(Dataset entries)
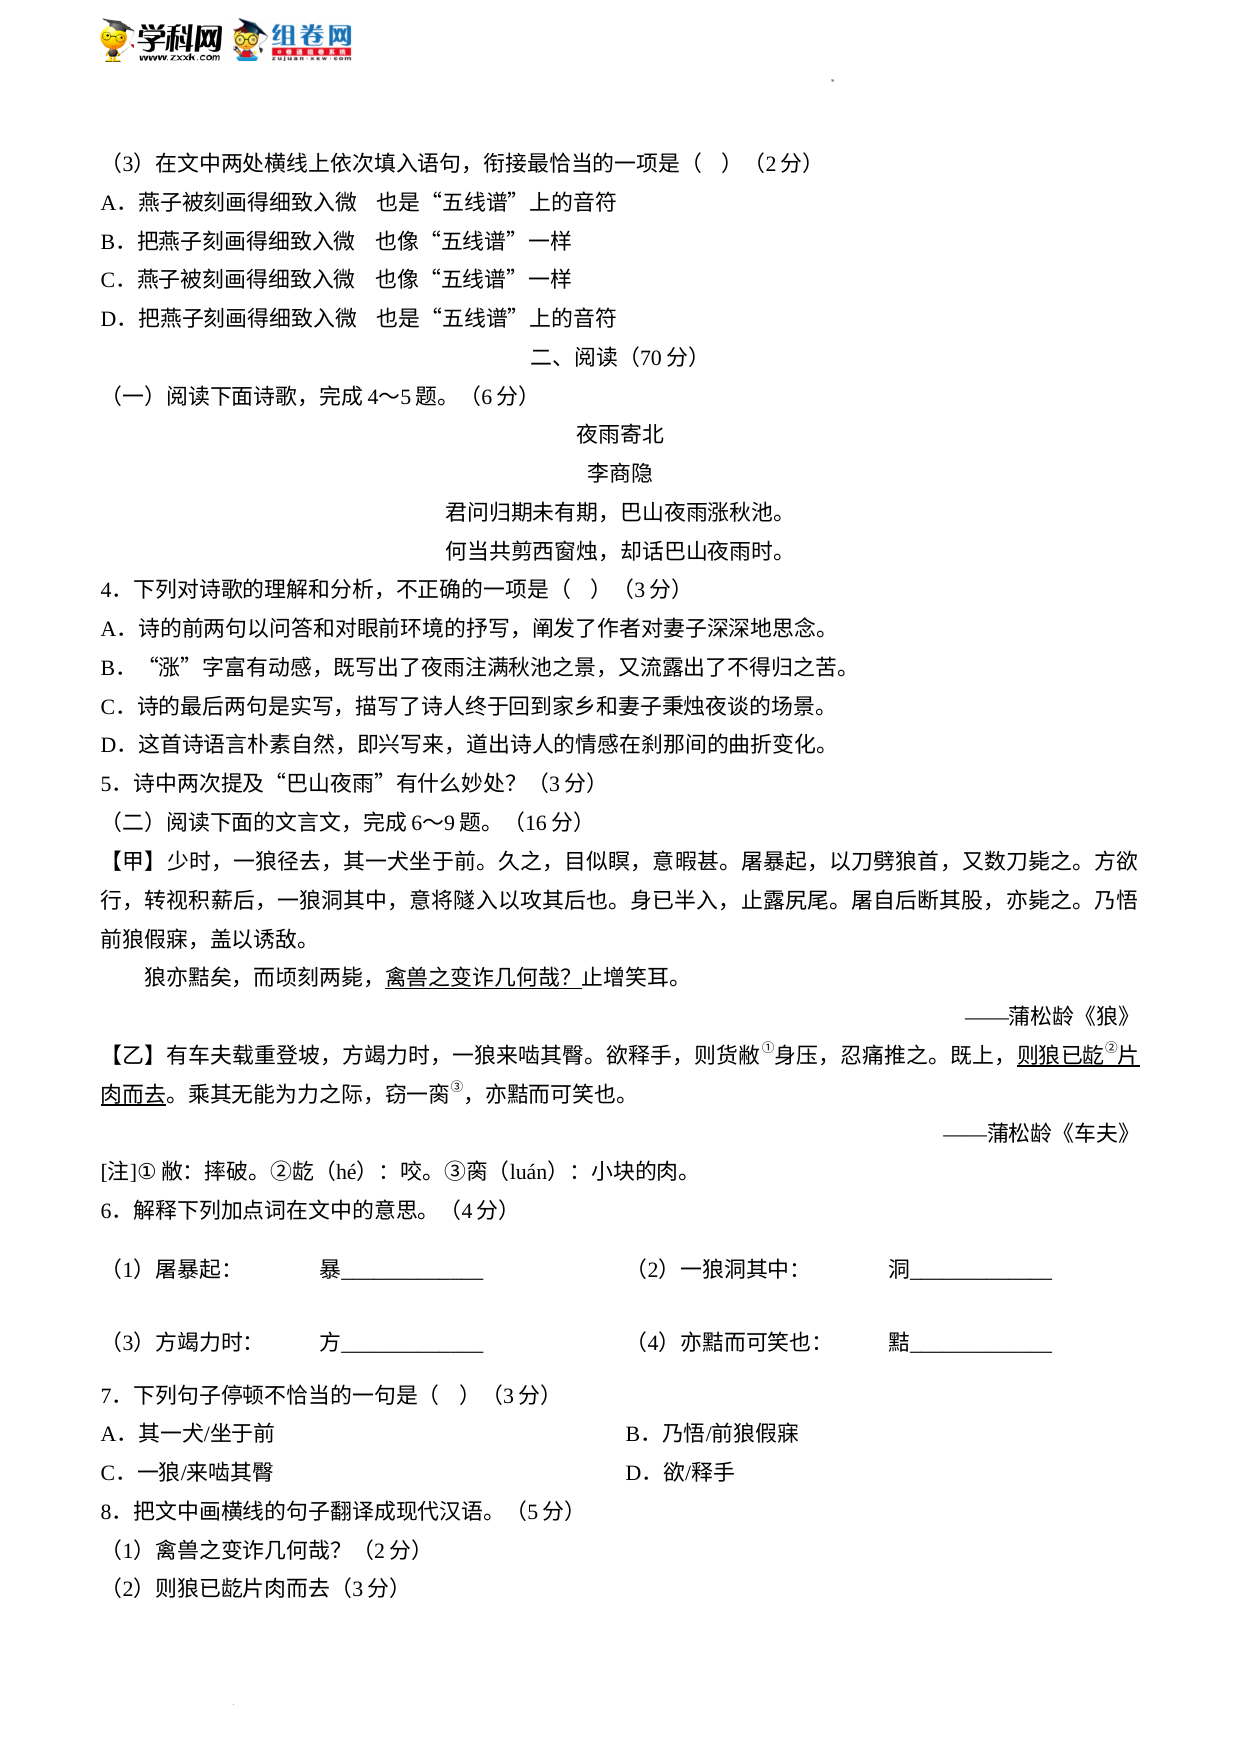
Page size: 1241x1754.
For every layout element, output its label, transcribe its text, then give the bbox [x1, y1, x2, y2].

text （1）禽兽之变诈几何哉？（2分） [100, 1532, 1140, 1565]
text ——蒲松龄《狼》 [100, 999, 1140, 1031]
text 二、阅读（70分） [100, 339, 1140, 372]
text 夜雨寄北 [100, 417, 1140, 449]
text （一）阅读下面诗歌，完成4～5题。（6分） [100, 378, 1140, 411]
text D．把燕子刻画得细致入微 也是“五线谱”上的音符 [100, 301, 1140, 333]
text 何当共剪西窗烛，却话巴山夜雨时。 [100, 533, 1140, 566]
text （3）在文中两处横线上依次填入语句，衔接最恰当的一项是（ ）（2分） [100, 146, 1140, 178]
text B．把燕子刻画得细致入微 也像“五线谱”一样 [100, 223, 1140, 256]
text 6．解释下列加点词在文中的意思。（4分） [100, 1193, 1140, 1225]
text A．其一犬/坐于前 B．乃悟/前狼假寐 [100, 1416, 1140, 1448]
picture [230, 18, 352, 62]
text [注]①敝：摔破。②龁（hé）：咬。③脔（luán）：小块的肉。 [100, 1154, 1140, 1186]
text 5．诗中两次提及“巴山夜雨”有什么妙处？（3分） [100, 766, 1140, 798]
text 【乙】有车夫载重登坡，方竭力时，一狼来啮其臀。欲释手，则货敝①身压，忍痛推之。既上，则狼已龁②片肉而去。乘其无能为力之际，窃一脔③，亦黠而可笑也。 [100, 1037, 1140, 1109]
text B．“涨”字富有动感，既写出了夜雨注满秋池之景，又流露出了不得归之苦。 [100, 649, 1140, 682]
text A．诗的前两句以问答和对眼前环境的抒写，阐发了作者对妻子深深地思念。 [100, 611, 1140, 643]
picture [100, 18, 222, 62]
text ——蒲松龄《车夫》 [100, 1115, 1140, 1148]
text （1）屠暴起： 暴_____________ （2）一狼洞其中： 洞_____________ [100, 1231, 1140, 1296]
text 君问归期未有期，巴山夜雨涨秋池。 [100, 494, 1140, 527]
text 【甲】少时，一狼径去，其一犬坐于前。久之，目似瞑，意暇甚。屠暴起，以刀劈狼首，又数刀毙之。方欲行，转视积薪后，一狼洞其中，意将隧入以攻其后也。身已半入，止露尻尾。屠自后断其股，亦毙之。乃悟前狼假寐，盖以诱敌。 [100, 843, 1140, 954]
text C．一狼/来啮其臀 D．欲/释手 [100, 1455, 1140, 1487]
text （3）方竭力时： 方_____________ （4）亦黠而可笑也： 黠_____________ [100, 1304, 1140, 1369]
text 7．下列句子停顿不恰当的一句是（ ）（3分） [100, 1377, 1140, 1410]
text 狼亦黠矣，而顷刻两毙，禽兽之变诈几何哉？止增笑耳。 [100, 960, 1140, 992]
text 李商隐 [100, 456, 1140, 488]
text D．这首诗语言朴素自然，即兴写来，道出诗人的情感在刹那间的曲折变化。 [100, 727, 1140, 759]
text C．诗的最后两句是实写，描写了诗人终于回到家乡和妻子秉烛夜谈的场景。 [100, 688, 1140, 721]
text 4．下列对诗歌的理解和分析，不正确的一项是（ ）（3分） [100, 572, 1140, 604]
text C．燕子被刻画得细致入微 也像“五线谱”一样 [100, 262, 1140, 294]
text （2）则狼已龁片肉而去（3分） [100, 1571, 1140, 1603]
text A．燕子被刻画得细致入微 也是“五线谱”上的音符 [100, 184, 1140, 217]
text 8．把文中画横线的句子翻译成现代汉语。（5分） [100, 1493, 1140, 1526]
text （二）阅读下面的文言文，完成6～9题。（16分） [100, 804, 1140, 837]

**Exercise goal:** Without the pictures, give every line above again exactly.

**Exercise response:**
Page size: 1241x1754.
For every layout element, output its label, transcribe its text, then give the bbox [x1, y1, x2, y2].

text （1）禽兽之变诈几何哉？（2分） [100, 1532, 1140, 1565]
text ——蒲松龄《狼》 [100, 999, 1140, 1031]
text 二、阅读（70分） [100, 339, 1140, 372]
text 夜雨寄北 [100, 417, 1140, 449]
text （一）阅读下面诗歌，完成4～5题。（6分） [100, 378, 1140, 411]
text D．把燕子刻画得细致入微 也是“五线谱”上的音符 [100, 301, 1140, 333]
text 何当共剪西窗烛，却话巴山夜雨时。 [100, 533, 1140, 566]
text （3）在文中两处横线上依次填入语句，衔接最恰当的一项是（ ）（2分） [100, 146, 1140, 178]
text B．把燕子刻画得细致入微 也像“五线谱”一样 [100, 223, 1140, 256]
text 6．解释下列加点词在文中的意思。（4分） [100, 1193, 1140, 1225]
text A．其一犬/坐于前 B．乃悟/前狼假寐 [100, 1416, 1140, 1448]
picture [230, 18, 352, 62]
text [注]①敝：摔破。②龁（hé）：咬。③脔（luán）：小块的肉。 [100, 1154, 1140, 1186]
text 5．诗中两次提及“巴山夜雨”有什么妙处？（3分） [100, 766, 1140, 798]
text 【乙】有车夫载重登坡，方竭力时，一狼来啮其臀。欲释手，则货敝①身压，忍痛推之。既上，则狼已龁②片肉而去。乘其无能为力之际，窃一脔③，亦黠而可笑也。 [100, 1037, 1140, 1109]
text B．“涨”字富有动感，既写出了夜雨注满秋池之景，又流露出了不得归之苦。 [100, 649, 1140, 682]
text A．诗的前两句以问答和对眼前环境的抒写，阐发了作者对妻子深深地思念。 [100, 611, 1140, 643]
picture [100, 18, 222, 62]
text ——蒲松龄《车夫》 [100, 1115, 1140, 1148]
text （1）屠暴起： 暴_____________ （2）一狼洞其中： 洞_____________ [100, 1231, 1140, 1296]
text 君问归期未有期，巴山夜雨涨秋池。 [100, 494, 1140, 527]
text 【甲】少时，一狼径去，其一犬坐于前。久之，目似瞑，意暇甚。屠暴起，以刀劈狼首，又数刀毙之。方欲行，转视积薪后，一狼洞其中，意将隧入以攻其后也。身已半入，止露尻尾。屠自后断其股，亦毙之。乃悟前狼假寐，盖以诱敌。 [100, 843, 1140, 954]
text C．一狼/来啮其臀 D．欲/释手 [100, 1455, 1140, 1487]
text （3）方竭力时： 方_____________ （4）亦黠而可笑也： 黠_____________ [100, 1304, 1140, 1369]
text 7．下列句子停顿不恰当的一句是（ ）（3分） [100, 1377, 1140, 1410]
text 狼亦黠矣，而顷刻两毙，禽兽之变诈几何哉？止增笑耳。 [100, 960, 1140, 992]
text 李商隐 [100, 456, 1140, 488]
text D．这首诗语言朴素自然，即兴写来，道出诗人的情感在刹那间的曲折变化。 [100, 727, 1140, 759]
text C．诗的最后两句是实写，描写了诗人终于回到家乡和妻子秉烛夜谈的场景。 [100, 688, 1140, 721]
text 4．下列对诗歌的理解和分析，不正确的一项是（ ）（3分） [100, 572, 1140, 604]
text C．燕子被刻画得细致入微 也像“五线谱”一样 [100, 262, 1140, 294]
text （2）则狼已龁片肉而去（3分） [100, 1571, 1140, 1603]
text A．燕子被刻画得细致入微 也是“五线谱”上的音符 [100, 184, 1140, 217]
text 8．把文中画横线的句子翻译成现代汉语。（5分） [100, 1493, 1140, 1526]
text （二）阅读下面的文言文，完成6～9题。（16分） [100, 804, 1140, 837]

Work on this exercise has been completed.